Saturday 27 July 2013

Optiboot

The heart of a cheap Arduino clone is an ATmega328 chip. Often sellers of this chip will assume you're going to use it for an Arduino and burn a bootloader onto it before shipping it to you. But what if you get one without a bootloader? What if you want to use a different bootloader, for example Optiboot?

Optiboot is great: it fits inside a single 512-byte sector of flash, freeing up a (sometimes) precious 1.5kB for your programs. It allows downloading at 115200bps, also handy for large sketches. In conjunction with a 100nF capacitor between RTS and RESET, it turns your homebrew clone into an Arduino Uno (from the point-of-view of the IDE anyway).

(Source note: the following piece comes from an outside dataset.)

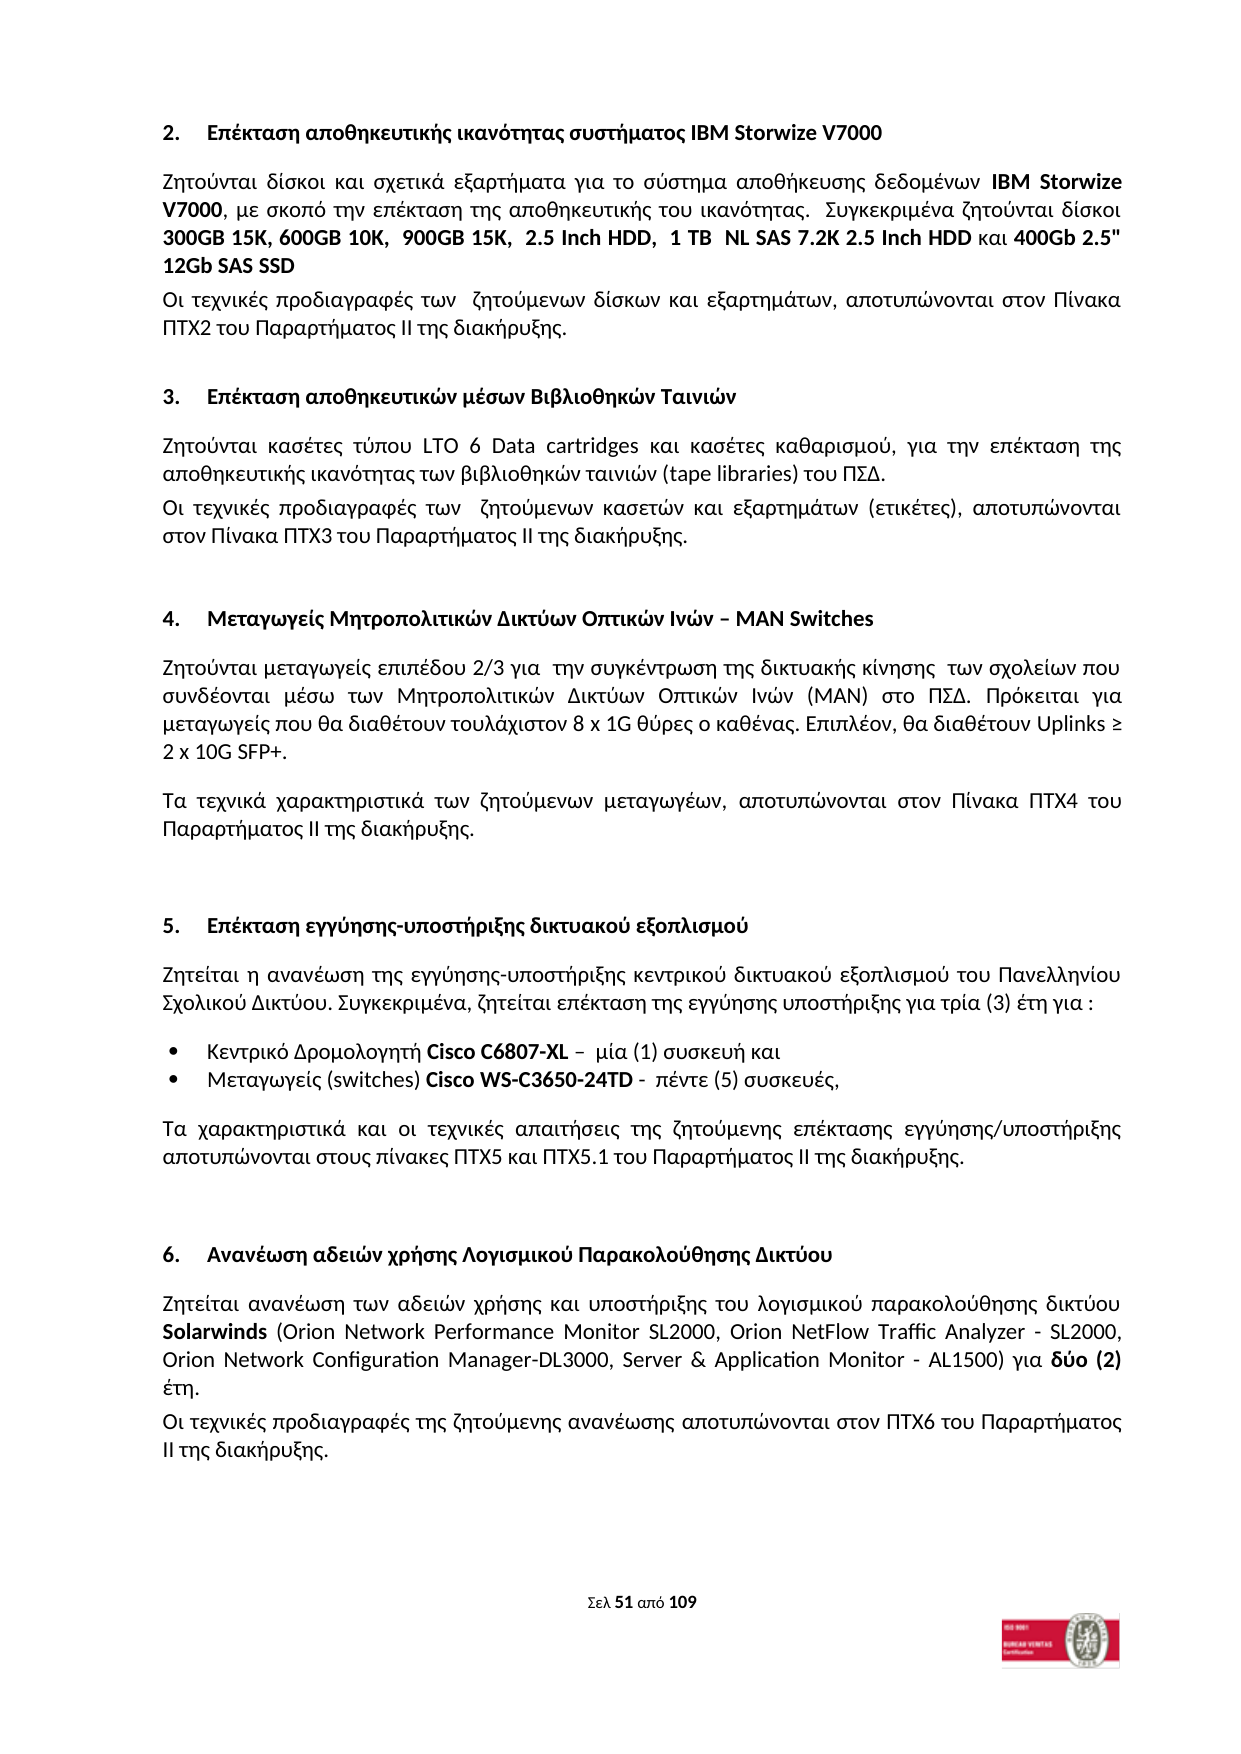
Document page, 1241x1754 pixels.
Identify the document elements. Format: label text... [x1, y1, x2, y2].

So (adjusting your avrdude settings accordingly), firstly read the fuse bits:

$ avrdude -q -q -P /dev/ttyUSB0 -b 19200 -c avrisp -p m328p -U hfuse:r:-:h -U efuse:r:-:h -U lfuse:r:-:h
0xda
0x5
0xff

Check this online calculator for the meaning of these bits. In this case, the value of the high bits (0xda) means that 2k is reserved for the bootloader section, we're only going to need 512 bytes:

$ avrdude -q -P /dev/ttyUSB0 -b 19200 -c avrisp -p m328p -U hfuse:w:0xde:m 

Next program the optiboot bootloader (the version shipped with the Arduino IDE is in hardware/arduino/bootloaders/optiboot):

$ avrdude -q -P /dev/ttyUSB0 -b 19200 -c avrisp -p m328p -U flash:w:optiboot_atmega328.hex -U lock:w:0x0f:m

Now when you power up your Arduino clone, you should see a triple-flash on the LED on pin 13 indicating that Optiboot is ready to receive your sketches.